It seems like find
would have to check whether a given path corresponds to a file or directory anyway in order to recursively walk the contents of directories.
Here's some motivation and what I've done locally to convince myself that find . -type f
really is slower than find .
. I haven't dug into the GNU find source code yet.
So I'm backing up some of the files in my $HOME/Workspace
directory, and excluding files that are either dependencies of my projects or version control files.
So I ran the following command which executed quickly
% find Workspace/ | grep -v '/vendor\|/node_modules/\|Workspace/sources/\|/venv/\|/.git/' > ws-files-and-dirs.txt
find
piped to grep
may be bad form, but it seemed like the most direct way to use a negated regex filter.
The following command includes only files in the output of find and took noticeably longer.
% find Workspace/ -type f | grep -v '/vendor\|/node_modules/\|Workspace/sources/\|/venv/\|/.git/' > ws-files-only.txt
I wrote some code to test the performance of these two commands (with dash
and tcsh
, just to rule out any effects the shell might have, even though there shouldn't be any).
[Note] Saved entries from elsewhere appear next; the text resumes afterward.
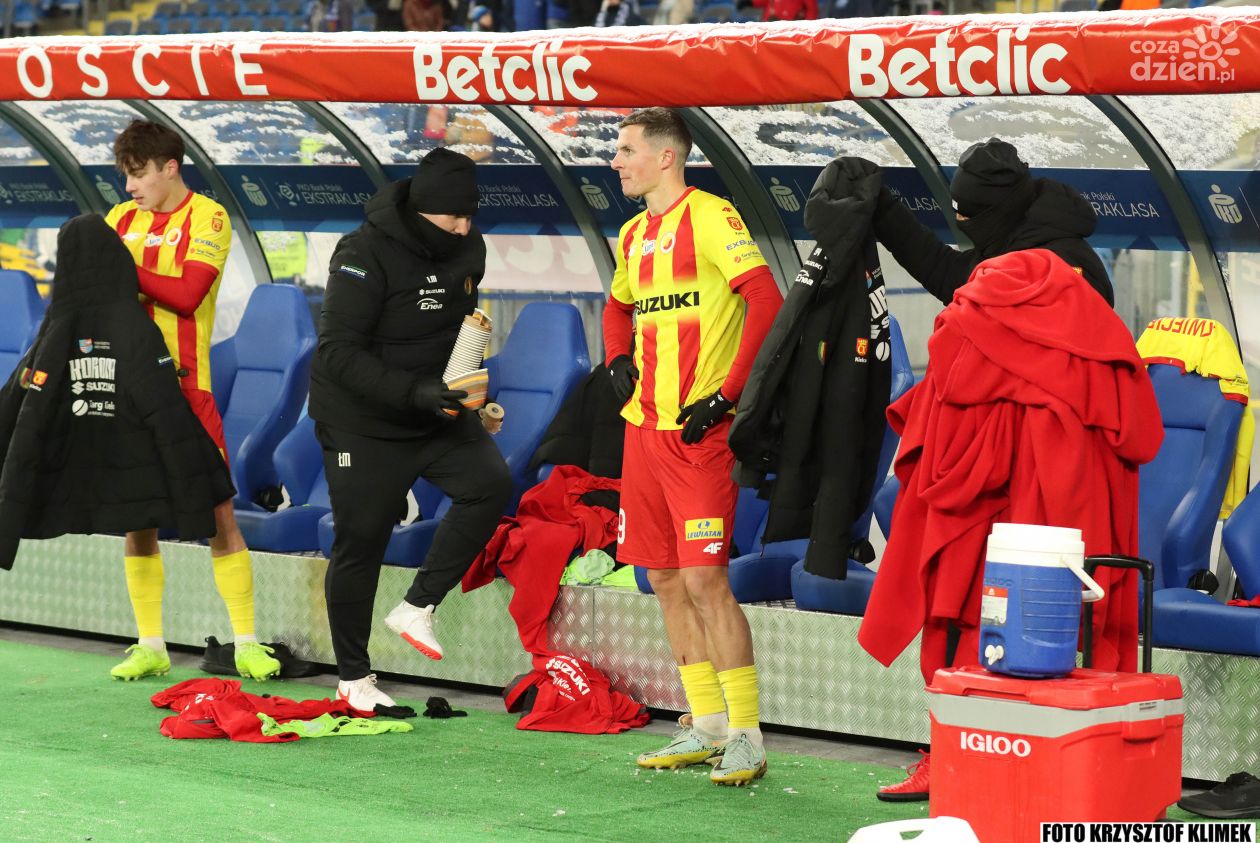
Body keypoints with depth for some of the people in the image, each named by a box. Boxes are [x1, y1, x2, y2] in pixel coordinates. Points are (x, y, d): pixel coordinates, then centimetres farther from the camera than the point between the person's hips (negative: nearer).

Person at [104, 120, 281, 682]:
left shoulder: (206, 217, -4)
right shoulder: (121, 219, 12)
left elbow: (187, 293, -16)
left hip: (183, 386, -5)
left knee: (217, 513, -4)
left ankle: (246, 645, 0)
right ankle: (150, 647, 13)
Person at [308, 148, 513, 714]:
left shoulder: (468, 249, 1)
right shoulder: (366, 254, -21)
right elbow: (338, 353, -26)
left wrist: (464, 387, 4)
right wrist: (414, 391, -34)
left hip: (436, 412, 6)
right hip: (364, 423, -6)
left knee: (490, 482, -17)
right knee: (361, 542, 0)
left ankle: (418, 607, -5)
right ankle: (353, 678, 16)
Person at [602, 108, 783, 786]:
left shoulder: (709, 216, -9)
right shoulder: (634, 234, 16)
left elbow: (767, 301, -18)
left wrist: (727, 394, -19)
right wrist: (618, 359, 14)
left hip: (698, 429, -8)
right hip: (643, 425, 8)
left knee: (704, 579, -11)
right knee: (665, 579, 9)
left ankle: (746, 736, -5)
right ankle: (705, 726, 16)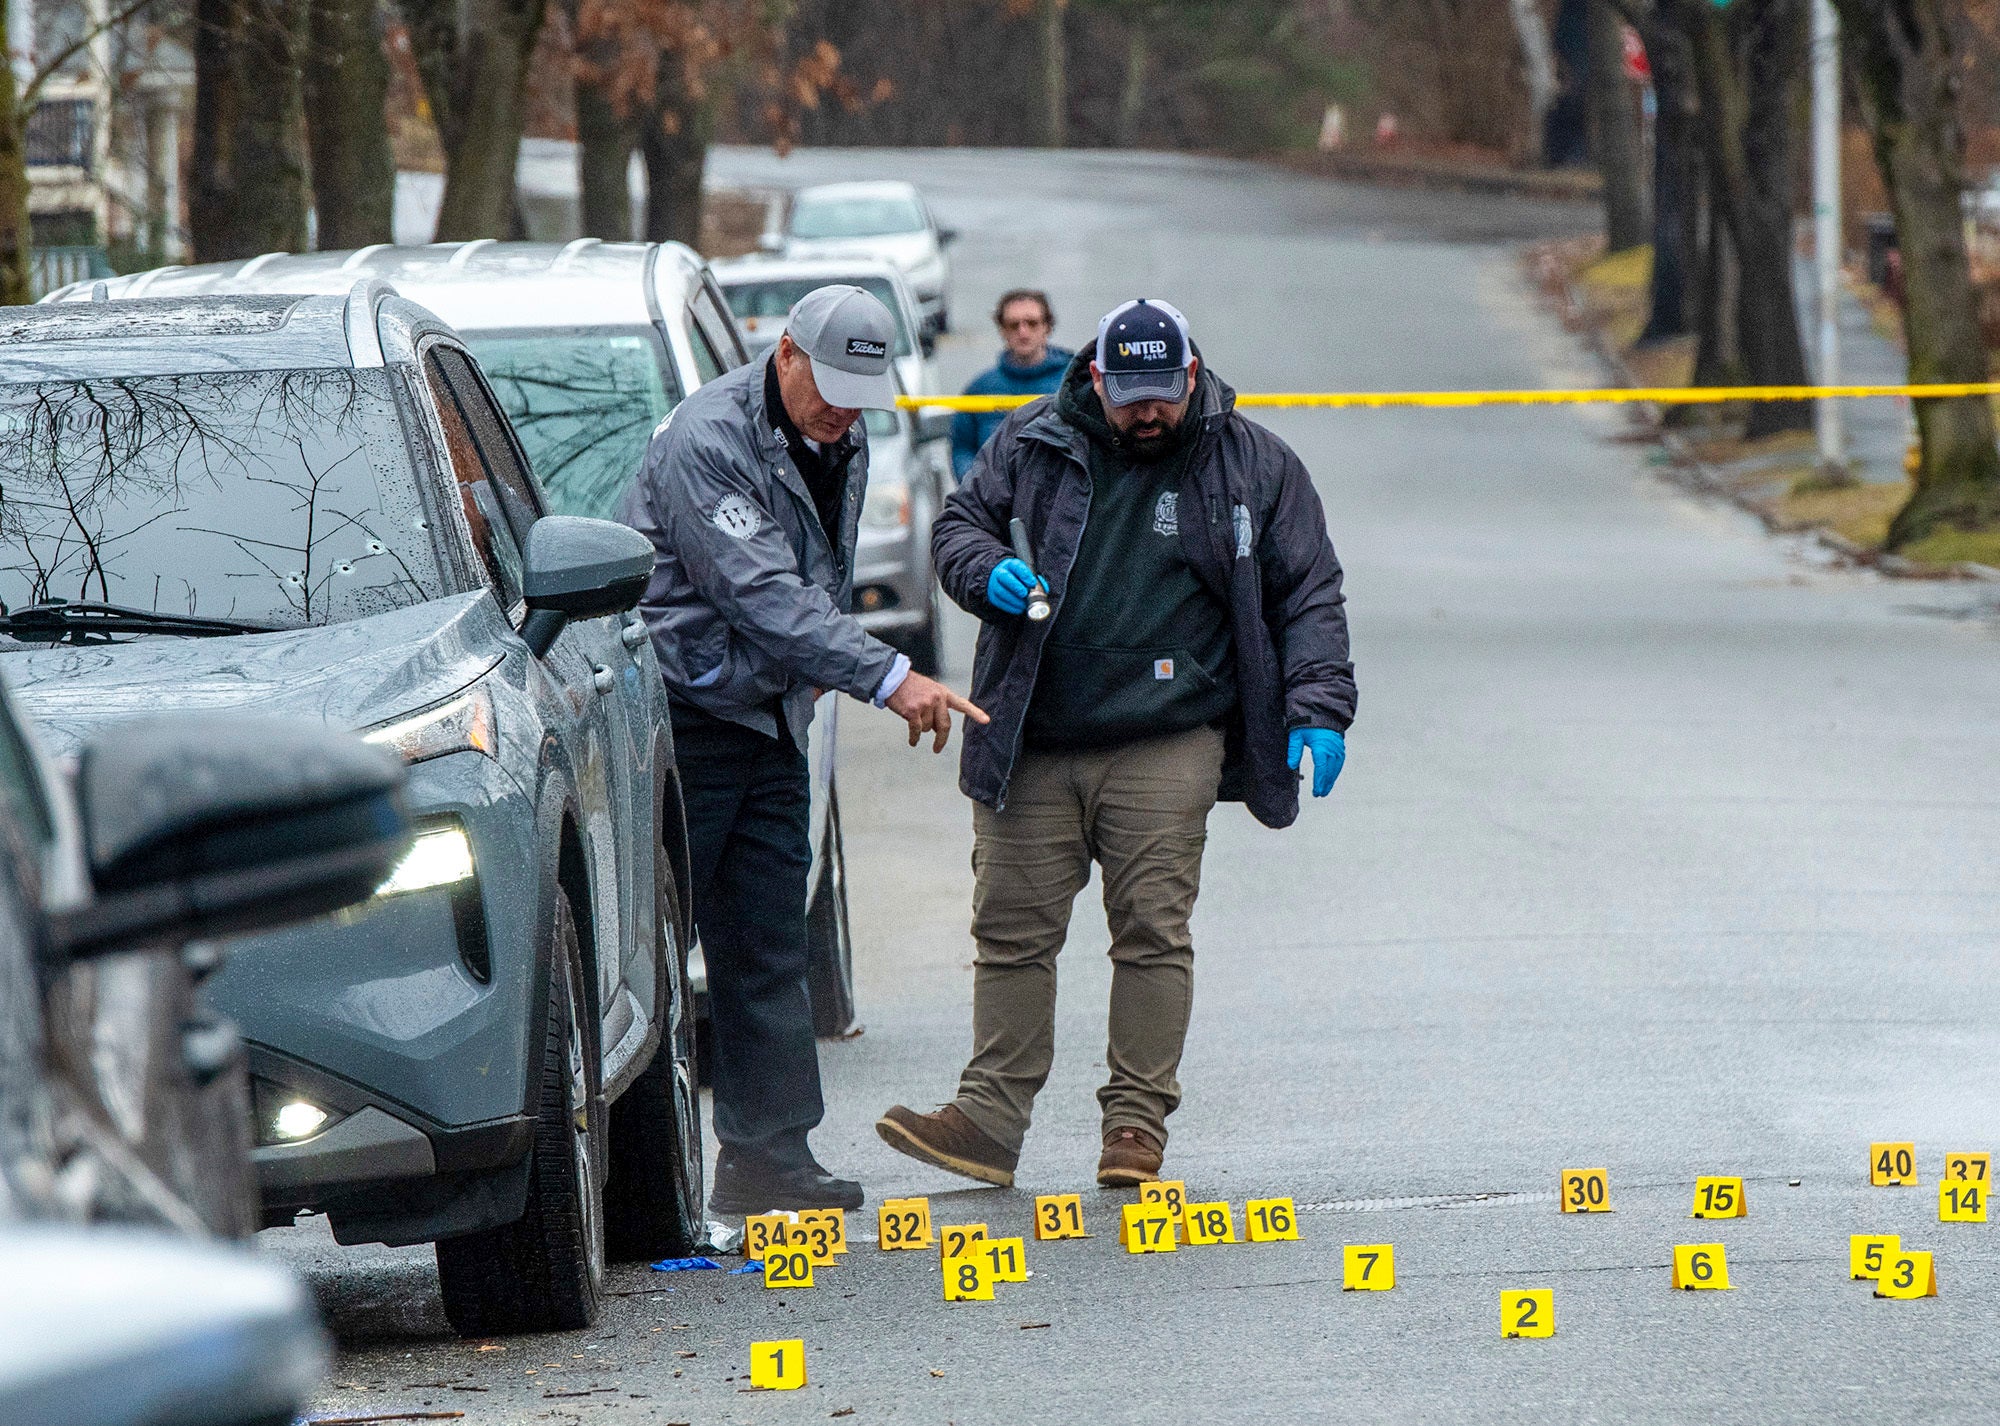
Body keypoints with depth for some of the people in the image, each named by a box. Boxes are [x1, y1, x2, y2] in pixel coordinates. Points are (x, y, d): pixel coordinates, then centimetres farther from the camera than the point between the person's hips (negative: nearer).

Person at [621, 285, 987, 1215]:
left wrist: (810, 670, 7)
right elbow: (761, 594, -28)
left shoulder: (843, 448, 9)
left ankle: (768, 1156, 7)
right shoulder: (706, 440, -20)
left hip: (770, 721, 8)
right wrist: (887, 678, -33)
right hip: (677, 714, -8)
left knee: (769, 953, 5)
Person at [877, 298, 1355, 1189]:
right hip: (1031, 747, 2)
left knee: (1152, 930, -5)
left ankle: (1137, 1122, 2)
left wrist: (1318, 709, -6)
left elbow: (1308, 595, 6)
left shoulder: (1253, 467, 4)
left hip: (1165, 748, -2)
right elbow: (960, 522, 16)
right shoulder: (1033, 444, 8)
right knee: (1012, 927, 1)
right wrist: (987, 572, -8)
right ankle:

The tcsh
results have been omitted because they're essentially the same.
The results I got showed about a 10% performance penalty for -type f
Here's the output of the program showing the amount of time taken to execute 1000 iterations of various commands.
% perl tester.pl
/bin/sh -c find Workspace/ >/dev/null
82.986582
/bin/sh -c find Workspace/ | grep -v '/vendor\|/node_modules/\|Workspace/sources/\|/venv/\|/.git/' > /dev/null
90.313318
/bin/sh -c find Workspace/ -type f >/dev/null
102.882118
/bin/sh -c find Workspace/ -type f | grep -v '/vendor\|/node_modules/\|Workspace/sources/\|/venv/\|/.git/' > /dev/null
109.872865
Tested with
% find --version
find (GNU findutils) 4.4.2
Copyright (C) 2007 Free Software Foundation, Inc.
On Ubuntu 15.10
Here's the perl script I used for benchmarking
#!/usr/bin/env perl
use strict;
use warnings;
use Time::HiRes qw[gettimeofday tv_interval];
my $max_iterations = 1000;
my $find_everything_no_grep = <<'EOF';
find Workspace/ >/dev/null
EOF
my $find_everything = <<'EOF';
find Workspace/ | grep -v '/vendor\|/node_modules/\|Workspace/sources/\|/venv/\|/.git/' > /dev/null
EOF
my $find_just_file_no_grep = <<'EOF';
find Workspace/ -type f >/dev/null
EOF
my $find_just_file = <<'EOF';
find Workspace/ -type f | grep -v '/vendor\|/node_modules/\|Workspace/sources/\|/venv/\|/.git/' > /dev/null
EOF
my @finds = ($find_everything_no_grep, $find_everything,
$find_just_file_no_grep, $find_just_file);
sub time_command {
my @args = @_;
my $start = [gettimeofday()];
for my $x (1 .. $max_iterations) {
system(@args);
}
return tv_interval($start);
}
for my $shell (["/bin/sh", '-c']) {
for my $command (@finds) {
print "@$shell $command";
printf "%s\n\n", time_command(@$shell, $command);
}
}
Best Answer
GNU find has an optimization which can be applied to
find .
but not tofind . -type f
: if it knows that none of the remaining entries in a directory are directories, then it doesn't bother to determine the file type (with thestat
system call) unless one of the search criteria requires it. Callingstat
can take measurable time since the information is typically in the inode, in a separate location on the disk, rather than in the containing directory.How does it know? Because the link count on a directory indicates how many subdirectories it has. On typical Unix filesystems, a directory's link count is 2 plus the number of directories: one for the directory's entry in its parent, one for the
.
entry, and one for the..
entry in each subdirectory.The
-noleaf
option tellsfind
not to apply this optimization. This is useful iffind
is invoked on some filesystem where directory link counts don't follow the Unix convention.